In einigen Überlieferungen werden Achill und Patroklos als Freunde bezeichnet. Aischylos dagegen beschreibt sie als Liebespaar. Auf letzteren stützt sich Miller scheinbar, als sie schildert, wie die beiden jungen Männer ihre Liebe zueinander entdecken.

Die erste Hälfte des Buches hat mir sehr gut gefallen. Die beiden Hauptfiguren sind sympathisch. Achilles wird als selbstbewusst, friedliebend und gerecht dargestellt. Die Liebeszenen zwischen den beiden Männern sind äußerst sinnlich beschrieben.

Ein Problem waren für mich jedoch die überwiegend negativen Frauenfiguren: die grausame, kalte Mutter; eine berechnende Ehefrau; Frauen, die wie Eigentum behandelt werden.
In "Ich bin Circe" war Circe der Gegenpol zu der patriarchalischen, sexistischen Kultur der damaligen Zeit. Mit ihr konnte man mitfiebern, wenn sie sich gegen gewalttätige Männer zu Wehr setzte.
Bei "Das Lied des Achill" fehlt solch ein ausgleichender Charakter. Die negativen Emotionen blieben daher bei mir, statt aufgelöst und in Genugtuung verwandelt zu werden. Als Leserin habe ich mich hier weniger wohlgefühlt als beim Lesen von "Ich bin Circe".

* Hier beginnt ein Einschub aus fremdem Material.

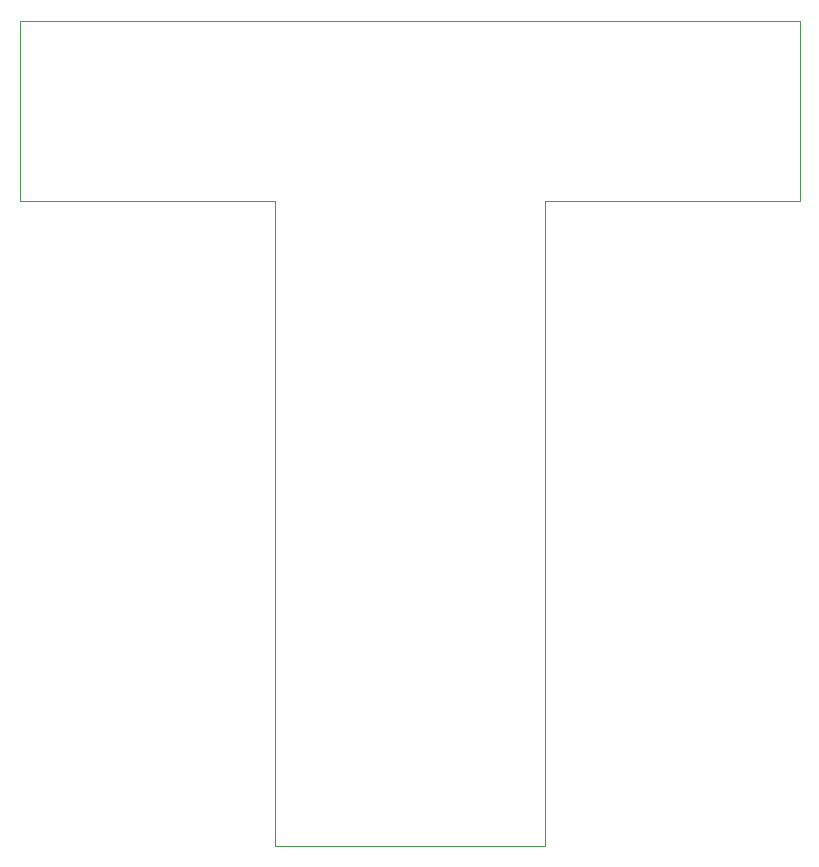
<source format=gm1>
G04 #@! TF.GenerationSoftware,KiCad,Pcbnew,(5.1.5)-3*
G04 #@! TF.CreationDate,2020-05-25T10:48:09-05:00*
G04 #@! TF.ProjectId,breakout_board_2x20,62726561-6b6f-4757-945f-626f6172645f,rev?*
G04 #@! TF.SameCoordinates,Original*
G04 #@! TF.FileFunction,Profile,NP*
%FSLAX46Y46*%
G04 Gerber Fmt 4.6, Leading zero omitted, Abs format (unit mm)*
G04 Created by KiCad (PCBNEW (5.1.5)-3) date 2020-05-25 10:48:09*
%MOMM*%
%LPD*%
G04 APERTURE LIST*
%ADD10C,0.050000*%
G04 APERTURE END LIST*
D10*
X143510000Y-100330000D02*
X143510000Y-96520000D01*
X166370000Y-100330000D02*
X143510000Y-100330000D01*
X166370000Y-96520000D02*
X166370000Y-100330000D01*
X187960000Y-30480000D02*
X121920000Y-30480000D01*
X187960000Y-45720000D02*
X187960000Y-30480000D01*
X166370000Y-45720000D02*
X187960000Y-45720000D01*
X166370000Y-96520000D02*
X166370000Y-45720000D01*
X143510000Y-45720000D02*
X143510000Y-96520000D01*
X121920000Y-45720000D02*
X143510000Y-45720000D01*
X121920000Y-30480000D02*
X121920000Y-45720000D01*
M02*

</source>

In der zweiten Hälfte des Buches wird die Belagerung und der Kampf um Troja beschrieben. Achill trifft aus Zorn und Stolz eine falsche Entscheidung.

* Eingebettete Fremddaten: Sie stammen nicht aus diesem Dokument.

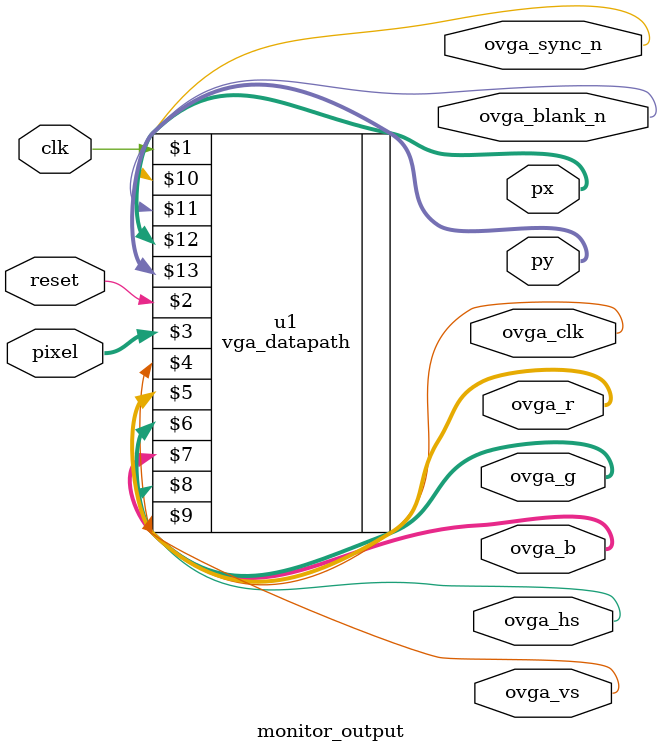
<source format=v>
module monitor_output(clk, reset, pixel, ovga_clk, ovga_r, ovga_g, ovga_b,
	ovga_hs, ovga_vs, ovga_sync_n, ovga_blank_n, px, py);
	
	input clk, reset;
	input [23:0] pixel;
	output ovga_clk;
	output [7:0] ovga_r, ovga_g, ovga_b;
	output ovga_hs, ovga_vs;
	output ovga_sync_n;
	output ovga_blank_n;
	output [9:0] px, py;
	
	vga_datapath u1 (clk, reset, pixel, ovga_clk, ovga_r, ovga_g, ovga_b,
		ovga_hs, ovga_vs, ovga_sync_n, ovga_blank_n, px, py);
		
endmodule

</source>
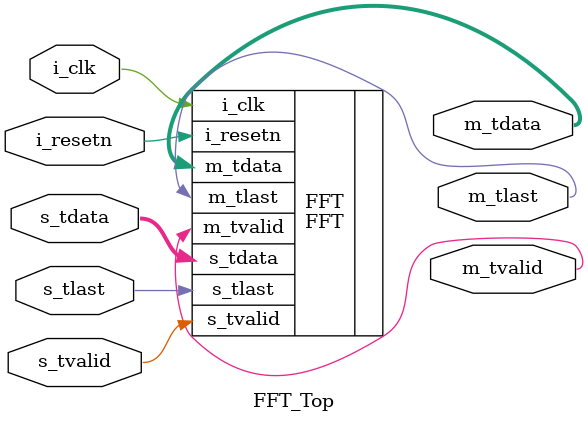
<source format=v>
`timescale 1ns / 1ps

module FFT_Top(
    input  wire i_resetn,
	input  wire i_clk,
	
	input  wire        s_tvalid,
	input  wire [31:0] s_tdata,
	input  wire        s_tlast,

	
	output wire         m_tvalid,
	output wire         m_tlast ,
	output wire  [63:0] m_tdata 
);
    
FFT#()
    FFT(
    .i_clk    (i_clk),
    .i_resetn  (i_resetn),
    
    .s_tdata  (s_tdata),
    .s_tvalid (s_tvalid),
    .s_tlast  (s_tlast),
    
    .m_tvalid (m_tvalid),
    .m_tlast  (m_tlast),
    .m_tdata  (m_tdata)
  );
  
endmodule

</source>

»Dann wird er sterben. Alle werden sterben. Erst wenn er mich auf Knien bittet, werde ich den Kampf wieder aufnehmen.«

Verständlich, dass die Autorin an den Ablauf des ursprünglichen Mythos gebunden war. Für mich war jedoch der Sinnesumschwung Achills nicht plausibel geschildert.
Die Entscheidung Patroklos als Erzähler zu wählen, die ich sehr geschickt fand, wirkte am Ende für einen Moment sehr merkwürdig. (Patroklos stirbt vor Achill). Dies sind jedoch nur kleine Kritikpunkte.

Madeline Miller schreibt mitreißend, lebendig und spannend. Ein sehr guter, lesenswerter Roman, der mir die Geschichte Achills und das Leben in der damaligen Zeit nähergebracht hat.